Vaccins anti-Covid: dans les Ehpad, un consentement difficile à obtenir

L'Agence européenne du médicament a dit son mot définitif. Feu vert est donné à l'administration du vaccin anti-Covid-19 de Pfizer au sein des pays de l'Union européenne. Cette décision, tombée lundi, arrive accompagnée d'un calendrier: la campagne débutera ce dimanche en France, auprès des résidents et des employés des Ehpad.
Si le prix - 15,50 euros la dose, entièrement payée par l'État - ne soulève aucun débat, le consentement au vaccin apparaît lui comme la grande affaire du pays, d'autant que le président de la République a toujours souligné que le vaccin ne serait pas obligatoire.
Vacciner massivement sans forcer la main, informer et convaincre, la gageure est particulièrement ardue dans les établissements accueillant les seniors. Saisi par le ministère de la Santé, le Comité consultatif national d'éthique a cependant confirmé publiquement lundi l'obligation d'obtenir cet assentiment.
"Toute vaccination implique le consentement de la personne, qui devrait être appréhendé comme un 'assentiment' délivré au cours d’un processus d’information et de recueil de la volonté en plusieurs temps et selon des modalités adaptées à la personne (oral et/ou écrit)", a ainsi spécifié l'instance. Le vaccin éventuel sera également précédé d'une visite médicale.
Les troubles cognitifs compliquent la donne
On compte 7400 Établissements d'Hébergement pour Personnes Âgées Dépendantes en France. Le 3 décembre, comme le montrait alors Le Monde, on y recensait 24.000 morts emportés par le virus, soit 44% des victimes.
Les chiffres sont lourds, l'urgence pesante, mais la campagne devra nécessairement contourner un écueil majeur: l'incapacité de nombre de résidents à consentir. Six résidents en EHPAD sur dix sont en effet atteints de troubles cognitifs. La statistique passe à sept individus sur dix dans les unités de soins longue durée.

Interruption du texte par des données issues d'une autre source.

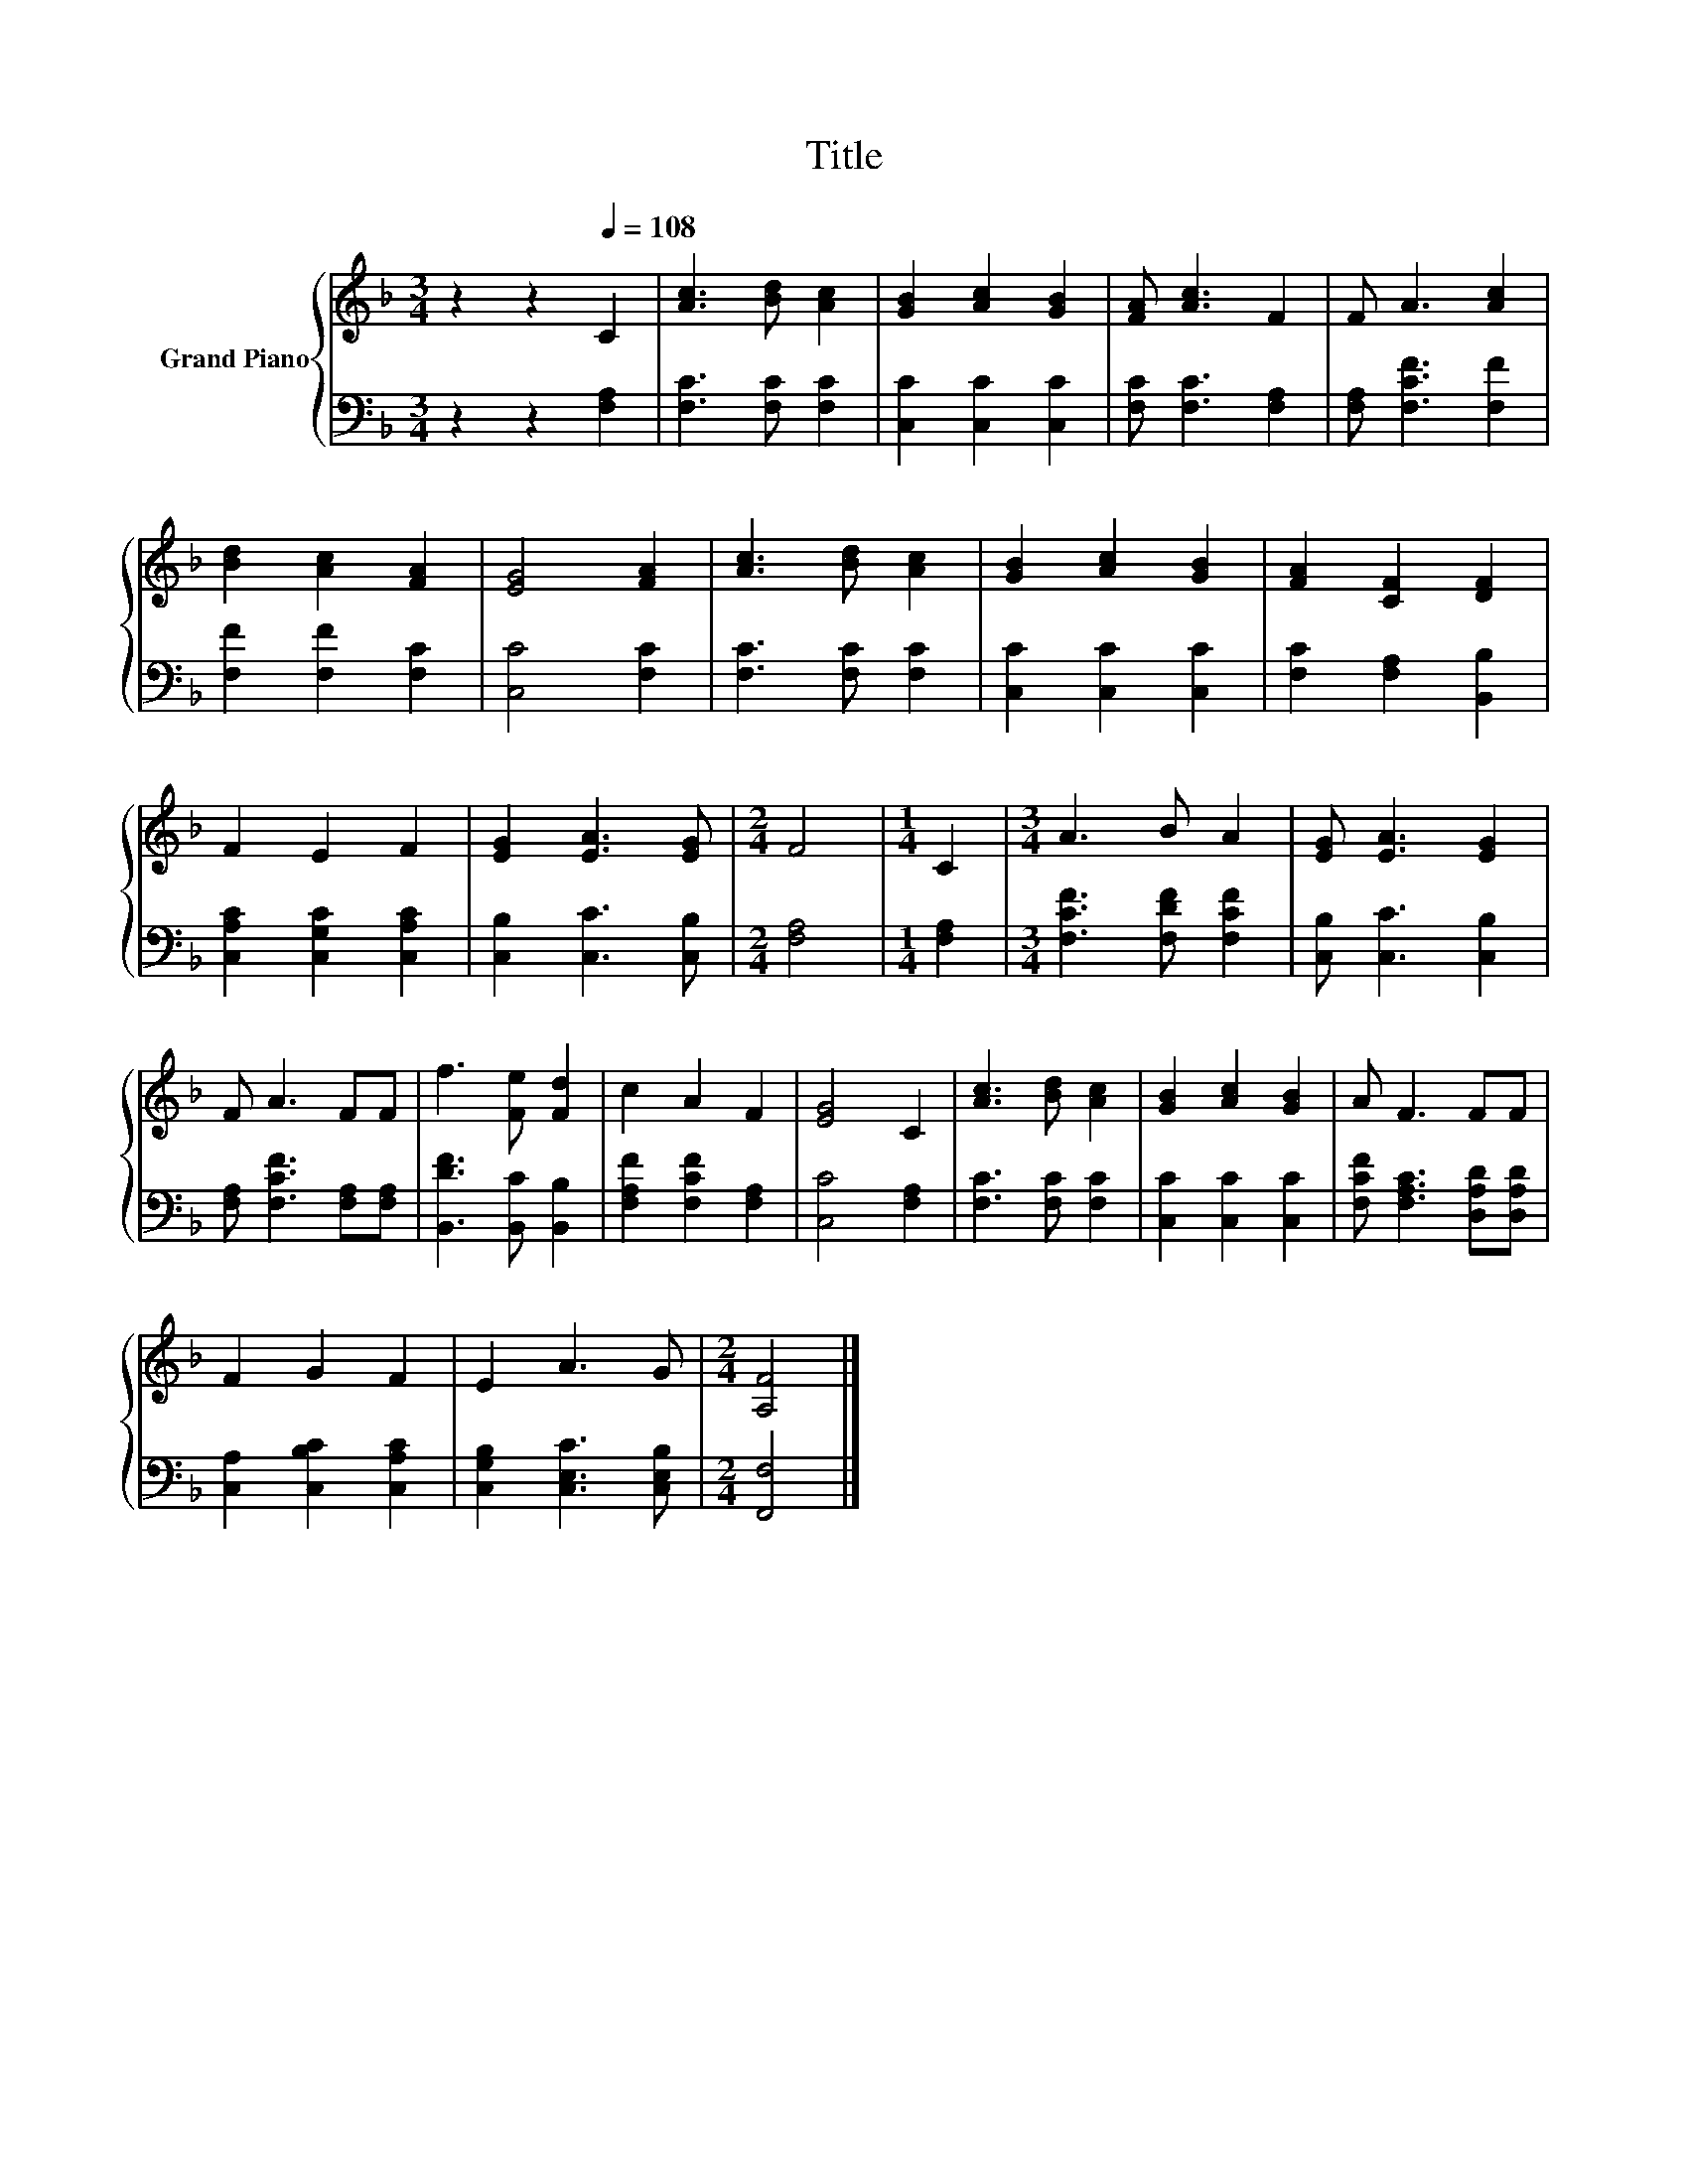 X:1
T:Title
%%score { 1 | 2 }
L:1/8
M:3/4
K:F
V:1 treble nm="Grand Piano"
V:2 bass 
V:1
 z2 z2[Q:1/4=108] C2 | [Ac]3 [Bd] [Ac]2 | [GB]2 [Ac]2 [GB]2 | [FA] [Ac]3 F2 | F A3 [Ac]2 | %5
 [Bd]2 [Ac]2 [FA]2 | [EG]4 [FA]2 | [Ac]3 [Bd] [Ac]2 | [GB]2 [Ac]2 [GB]2 | [FA]2 [CF]2 [DF]2 | %10
 F2 E2 F2 | [EG]2 [EA]3 [EG] |[M:2/4] F4 |[M:1/4] C2 |[M:3/4] A3 B A2 | [EG] [EA]3 [EG]2 | %16
 F A3 FF | f3 [Fe] [Fd]2 | c2 A2 F2 | [EG]4 C2 | [Ac]3 [Bd] [Ac]2 | [GB]2 [Ac]2 [GB]2 | A F3 FF | %23
 F2 G2 F2 | E2 A3 G |[M:2/4] [A,F]4 |] %26
V:2
 z2 z2 [F,A,]2 | [F,C]3 [F,C] [F,C]2 | [C,C]2 [C,C]2 [C,C]2 | [F,C] [F,C]3 [F,A,]2 | %4
 [F,A,] [F,CF]3 [F,F]2 | [F,F]2 [F,F]2 [F,C]2 | [C,C]4 [F,C]2 | [F,C]3 [F,C] [F,C]2 | %8
 [C,C]2 [C,C]2 [C,C]2 | [F,C]2 [F,A,]2 [B,,B,]2 | [C,A,C]2 [C,G,C]2 [C,A,C]2 | %11
 [C,B,]2 [C,C]3 [C,B,] |[M:2/4] [F,A,]4 |[M:1/4] [F,A,]2 |[M:3/4] [F,CF]3 [F,DF] [F,CF]2 | %15
 [C,B,] [C,C]3 [C,B,]2 | [F,A,] [F,CF]3 [F,A,][F,A,] | [B,,DF]3 [B,,C] [B,,B,]2 | %18
 [F,A,F]2 [F,CF]2 [F,A,]2 | [C,C]4 [F,A,]2 | [F,C]3 [F,C] [F,C]2 | [C,C]2 [C,C]2 [C,C]2 | %22
 [F,CF] [F,A,C]3 [D,A,D][D,A,D] | [C,A,]2 [C,B,C]2 [C,A,C]2 | [C,G,B,]2 [C,E,C]3 [C,E,B,] | %25
[M:2/4] [F,,F,]4 |] %26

Dans le cas de ces personnes qui ne peuvent ni entendre ni vouloir en leur nom propre, l'établissement devra s'accorder avec les représentants légaux. Le Comité consultatif national d'éthique a précisé les différents schémas:
"La vigilance doit être particulièrement grande à l’égard des personnes qui ne sont pas en mesure de s’exprimer: dans ce cas, le choix devrait être opéré au terme d’un processus délibératif à partir de l’avis exprimé par la personne de confiance, ou en l’absence de personne de confiance, par la famille. Dans le cas où la personne âgée bénéficie d’une mesure de protection juridique (tutelle à la personne, habilitation familiale judiciaire, mandat de protection future), si elle n’a pas désigné de personne de confiance, le consentement est donné par son représentant légal."
La parole des résidents
"Certaines familles ont fait part de leur opposition à ce que leurs proches soient vaccinés", a expliqué à RMC Pascal Daubert, qui dirige l'EHPAD de Bouère en Mayenne . "C’est pour ça qu’on doit faire œuvre de pédagogie."
Les résidents jouissant encore de toutes leurs facultés intellectuelles expriment quant à eux des avis divergents. Marie-Thérèse, rencontrée elle aussi par RMC, voit dans le vaccin un impératif: "S’il faut, il faut! Et à nos âges, on ne risque rien." Marie-Louise penche pour sa part pour s'en remettre aux médecins: "Ce sont les docteurs qui jugent. Ils savent si on a besoin ou si on n’en a pas besoin."
Un public très partagé
Claudette Brialix, présidente de la Fédération nationale des associations de personnes âgées en établissements et de leurs familles, a relayé auprès du Figaro les réserves des habitants de ces établissements: "Ils expriment un mélange de crainte et d’espoir. Le vaccin est vu comme une solution pour un retour à une vie plus normale, aux visites plus nombreuses des familles mais aussi comme un risque. Certains ont peur de servir de cobaye."
Le Figaro se fait encore l'écho d'une enquête interne conduite entre le 30 novembre et le 7 décembre par la Fédération des établissements hospitaliers et d’aide à la personne privés non lucratifs. 53% des résidents sondés s'y déclaraient candidats à la vaccination.